For more on studies about the most effective creatine, read this, ‘Creatine Facts: What Is The Best Creatine’. If you’re in Europe, you can get a fantastic (and cheap) Creatine here. In America, you can get a high-quality, cheap Creatine here. More awesome creatine stuff at MuscleHack:
- For info on its safety and effectiveness read The Journal of the International Society of Sports Nutrition’s position statement on creatine – it’s all good.
- For an in-depth look at what creatine actually is and how it works inside the body, read What is Creatine and How does it Work?
Now you know how to take creatine. You know the doses, the cycles, and the best type of creatine to take. You shouldn’t have any further confusion on the matter 🙂 But if you do, just ask below.
Train With Intensity! Mark McManus
 The effects of Creatine Long-Term Supplementation on Muscle Morphology and Swimming Performance in Rats. J Sports Sci Med. 2009 Dec 1;8(4):516-22. Yildiz A, Ozdemir E, Gulturk S, Erdal S.

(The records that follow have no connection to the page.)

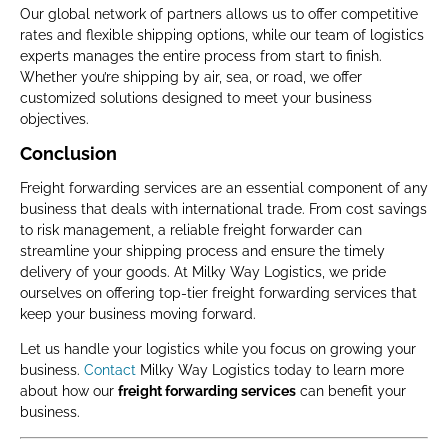
Our global network of partners allows us to offer competitive
rates and flexible shipping options, while our team of logistics
experts manages the entire process from start to finish.
Whether you’re shipping by air, sea, or road, we offer
customized solutions designed to meet your business
objectives.
Conclusion
Freight forwarding services are an essential component of any
business that deals with international trade. From cost savings
to risk management, a reliable freight forwarder can
streamline your shipping process and ensure the timely
delivery of your goods. At Milky Way Logistics, we pride
ourselves on offering top-tier freight forwarding services that
keep your business moving forward.
Let us handle your logistics while you focus on growing your
business.
Contact
Milky Way Logistics today to learn more
about how our
freight forwarding services
can benefit your
business.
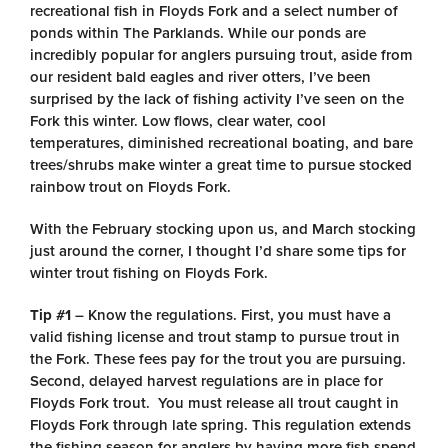
recreational fish in Floyds Fork and a select number of
ponds within The Parklands. While our ponds are
incredibly popular for anglers pursuing trout, aside from
our resident bald eagles and river otters, I’ve been
surprised by the lack of fishing activity I’ve seen on the
Fork this winter. Low flows, clear water, cool
temperatures, diminished recreational boating, and bare
trees/shrubs make winter a great time to pursue stocked
rainbow trout on Floyds Fork.
With the February stocking upon us, and March stocking
just around the corner, I thought I’d share some tips for
winter trout fishing on Floyds Fork.
Tip #1
– Know the regulations. First, you must have a
valid fishing license and trout stamp to pursue trout in
the Fork. These fees pay for the trout you are pursuing.
Second, delayed harvest regulations are in place for
Floyds Fork trout. You must release all trout caught in
Floyds Fork through late spring. This regulation extends
the fishing season for anglers by having more fish spend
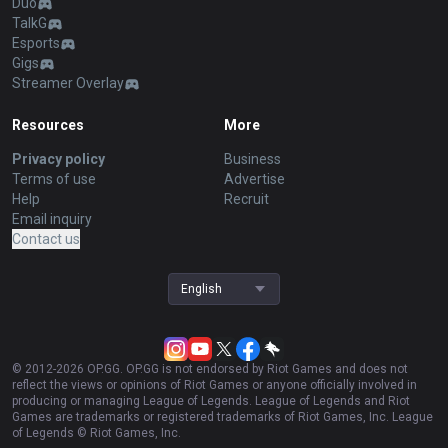
Duo
TalkG
Esports
Gigs
Streamer Overlay
Resources
More
Privacy policy
Business
Terms of use
Advertise
Help
Recruit
Email inquiry
Contact us
English
© 2012-
2026
OP.GG. OP.GG is not endorsed by Riot Games and does not
reflect the views or opinions of Riot Games or anyone officially involved in
producing or managing League of Legends. League of Legends and Riot
Games are trademarks or registered trademarks of Riot Games, Inc. League
of Legends © Riot Games, Inc.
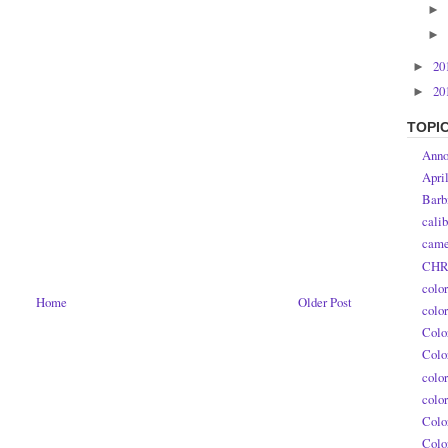
►
►
20
►
20
►
TOPI
Anno
Apri
Barb
calib
came
CHR
colo
Home
Older Post
colo
Colo
Colo
colo
colo
Colo
Colo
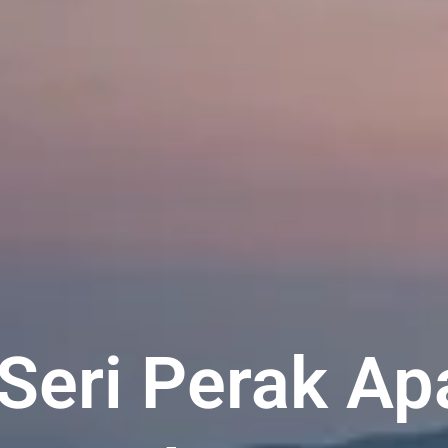
Seri Perak Ap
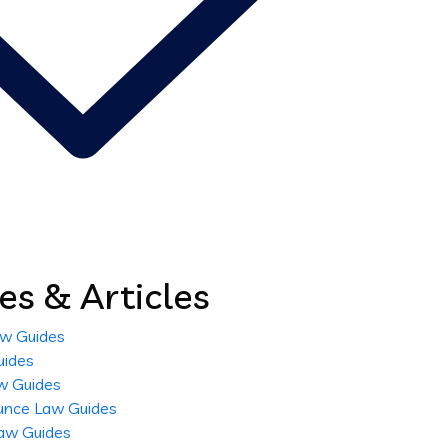
es & Articles
aw Guides
uides
w Guides
unce Law Guides
aw Guides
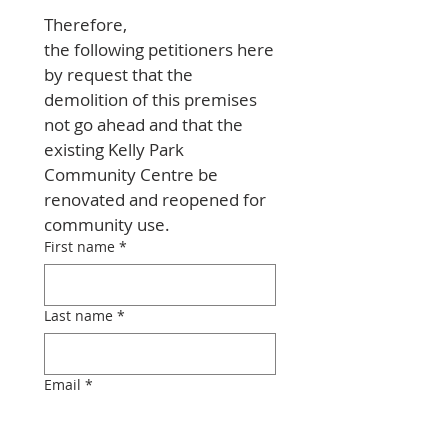
Therefore, 
the following petitioners here
by request that the 
demolition of this premises 
not go ahead and that the 
existing Kelly Park 
Community Centre be 
renovated and reopened for 
community use.
First name
*
Last name
*
Email
*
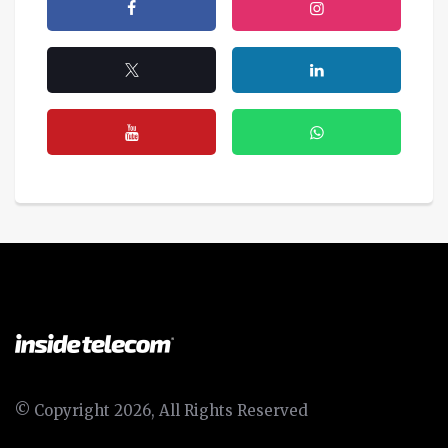
© Copyright 2026, All Rights Reserved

 Creatine supplementation in health and disease. Effects of chronic creatine ingestion in vivo: Down-regulation of the expression of creatine transporter isoforms in skeletal muscle. Guerrero-Ontiveros ML, Wallimann T. Mol Cell Biochem. 1998 Jul;184(1-2):427-37.
 Kre-alkalyn® supplementation has no beneficial effect on creatine-to-creatinine conversion rates. Tallon MJ and Child R
 Creatine ethyl ester rapidly degrades to creatinine in stomach acid. Child R, Tallon M: Abstract presented at 4th annual conference of the ISSN 2007.